Sulla mangiatoia, che stava tra il bue e
l’asino, Francesco faceva celebrare la santissima Eucaristia (cfr 1 Celano, 85: Fonti,
469). Successivamente, sopra questa mangiatoia venne costruito un altare, affinché
là dove un tempo gli animali avevano mangiato il fieno, ora gli uomini potessero ricevere,
per la salvezza dell’anima e del corpo, la carne dell’Agnello immacolato Gesù Cristo,
come racconta il Celano (cfr 1 Celano, 87: Fonti, 471). Nella Notte santa di Greccio,
Francesco quale diacono aveva personalmente cantato con voce sonora il Vangelo del
Natale. Grazie agli splendidi canti natalizi dei frati, la celebrazione sembrava tutta
un sussulto di gioia (cfr 1 Celano, 85 e 86: Fonti, 469 e 470). Proprio l’incontro
con l’umiltà di Dio si trasformava in gioia: la sua bontà crea la vera festa.
Chi
oggi vuole entrare nella chiesa della Natività di Gesù a Betlemme, scopre che il portale,
che un tempo era alto cinque metri e mezzo e attraverso il quale gli imperatori e
i califfi entravano nell’edificio, è stato in gran parte murato. È rimasta soltanto
una bassa apertura di un metro e mezzo. L’intenzione era probabilmente di proteggere
meglio la chiesa contro eventuali assalti, ma soprattutto di evitare che si entrasse
a cavallo nella casa di Dio. Chi desidera entrare nel luogo della nascita di Gesù,
deve chinarsi. Mi sembra che in ciò si manifesti una verità più profonda, dalla quale
vogliamo lasciarci toccare in questa Notte santa: se vogliamo trovare il Dio apparso
quale bambino, allora dobbiamo scendere dal cavallo della nostra ragione “illuminata”.
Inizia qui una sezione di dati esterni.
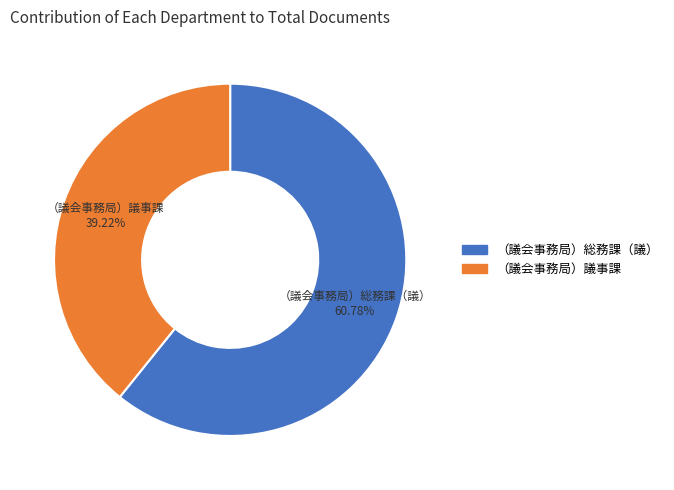

The （議会事務局）総務課（議） slice represents 61% of the pie. True or false?

True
Dobbiamo deporre le nostre false certezze, la nostra superbia intellettuale, che ci
impedisce di percepire la vicinanza di Dio. Dobbiamo seguire il cammino interiore
di san Francesco – il cammino verso quell’estrema semplicità esteriore ed interiore
che rende il cuore capace di vedere. Dobbiamo chinarci, andare spiritualmente, per
così dire, a piedi, per poter entrare attraverso il portale della fede ed incontrare
il Dio che è diverso dai nostri pregiudizi e dalle nostre opinioni: il Dio che si
nasconde nell’umiltà di un bimbo appena nato. Celebriamo così la liturgia di questa
Notte santa e rinunciamo a fissarci su ciò che è materiale, misurabile e toccabile.
Lasciamoci rendere semplici da quel Dio che si manifesta al cuore diventato semplice.
E preghiamo in quest’ora anzitutto anche per tutti coloro che devono vivere il Natale
in povertà, nel dolore, nella condizione di migranti, affinché appaia loro un raggio
della bontà di Dio; affinché tocchi loro e noi quella bontà che Dio, con la nascita
del suo Figlio nella stalla, ha voluto portare nel mondo. Amen.